The temptation with three-year-olds is always to try to stretch them out to see if they’ll go long enough to run in some of the biggest-money age-restricted races. But Robb professes not to be interested.

“As long as there are short races here [at Laurel], that’s where I’m going to be,” he said. “Why do I want to change when she’s making this kind of money?”

Street Lute’s win in the Xtra Heat pushed her lifetime earnings past the $350,000 mark, which is nothing to sneeze at after just seven starts. In fact, only 15 sophomores have earned more to date.

Street Lute is out of the Midnight Lute mare Alottalute and was bred in Maryland by Dr. and Mrs. Tom Bowman and their son Dr. Brooke Bowman. Robb picked her out for $10,500 at the 2019 Fasig-Tipton Midlantic fall yearling sale, particularly liking a catalog page with a bevy of black-type runners in the female family, including the millionaire Texcess.

Trainer Jerry Robb.
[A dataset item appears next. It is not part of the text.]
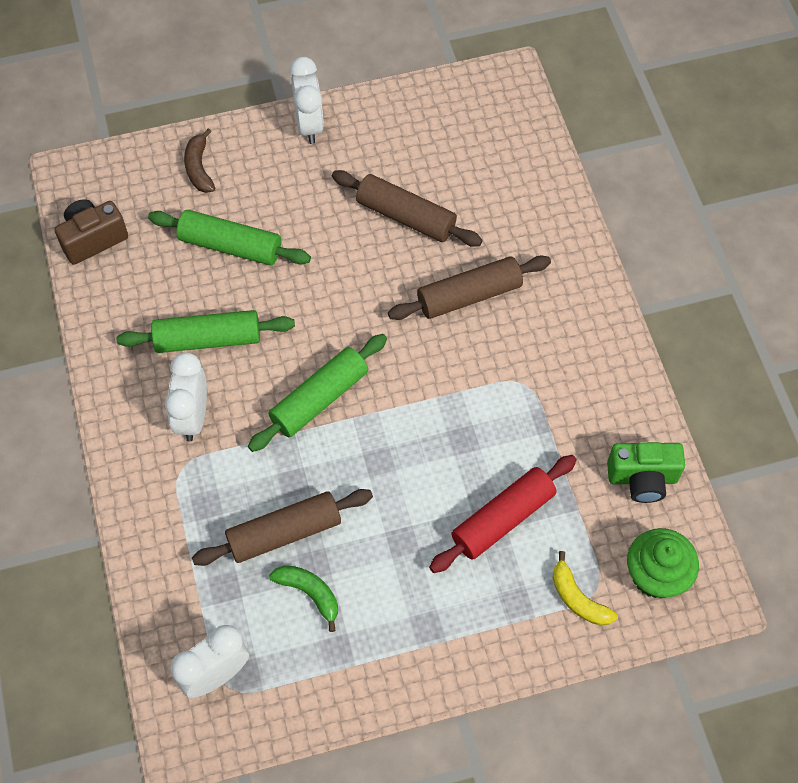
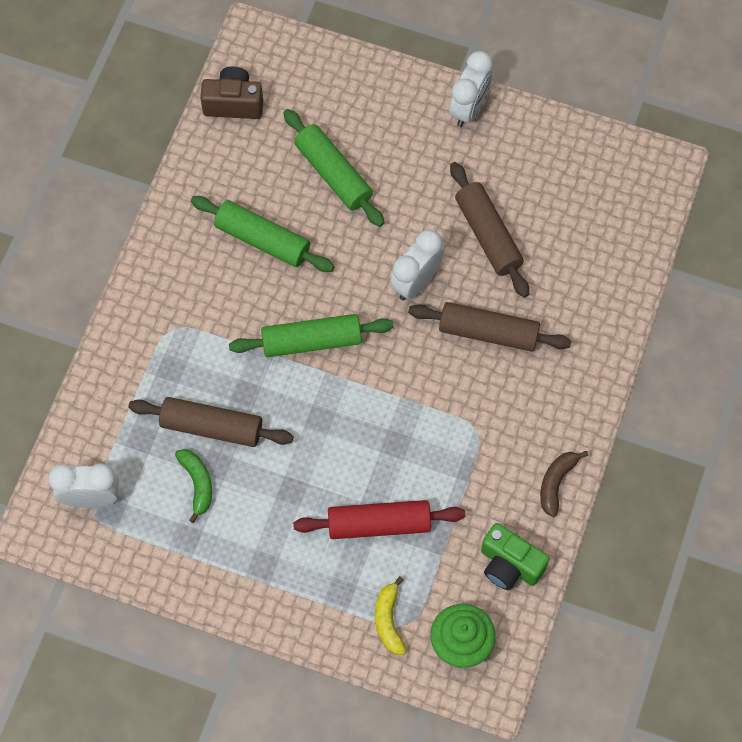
camera: 35 degrees right, 5 degrees up
(193, 417) = (209, 294): white clock -> white clock (416, 282)
(199, 168) = (355, 92): brown banana -> brown banana (556, 483)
Photo by Jim McCue, Maryland Jockey Club.

“Most of it’s on the page,” Robb said of his method of picking out sales horses.

Street Lute may not have an easy time of it in the Wide Country. Among the rivals she’ll contend with are the Lacey Gaudet-trained Fraudulent Charge, whom Street Lute beat by a nose two back in the Gin Talking; New York shipper Salt Plage, who’s dominated her two career starts at Parx for Linda Rice; and the Brittany Russell-trained Little Huntress, who scratched out of Monday’s Ruthless Stakes at Aqueduct to await this spot.

Another horse who’s been instrumental in Robb’s success in recent years, Anna’s Bandit, recently returned to the barn and training, Robb said.

Anna’s Bandit, a 17-time winner who’s earned $782,655, won one of four starts last year and finished third in the Grade 3 Barbara Fritchie. But she subsequently suffered a bruised foot, and when Robb realized she wouldn’t be able to make it back to defend her titles in the Maryland Million Distaff or West Virginia Cavada Breeders’ Classic, he decided to give her some time back on the farm since she hadn’t had an extended break since 2017.

Now that Anna’s Bandit, who races in the colors of Robb and wife Gina’s No Guts No Glory Farm, is back in training, he said he expects it will take her a while to get fit. Once she does, of course, she’ll have to face top-level competition; there are no easy spots available to 11-time stakes winners.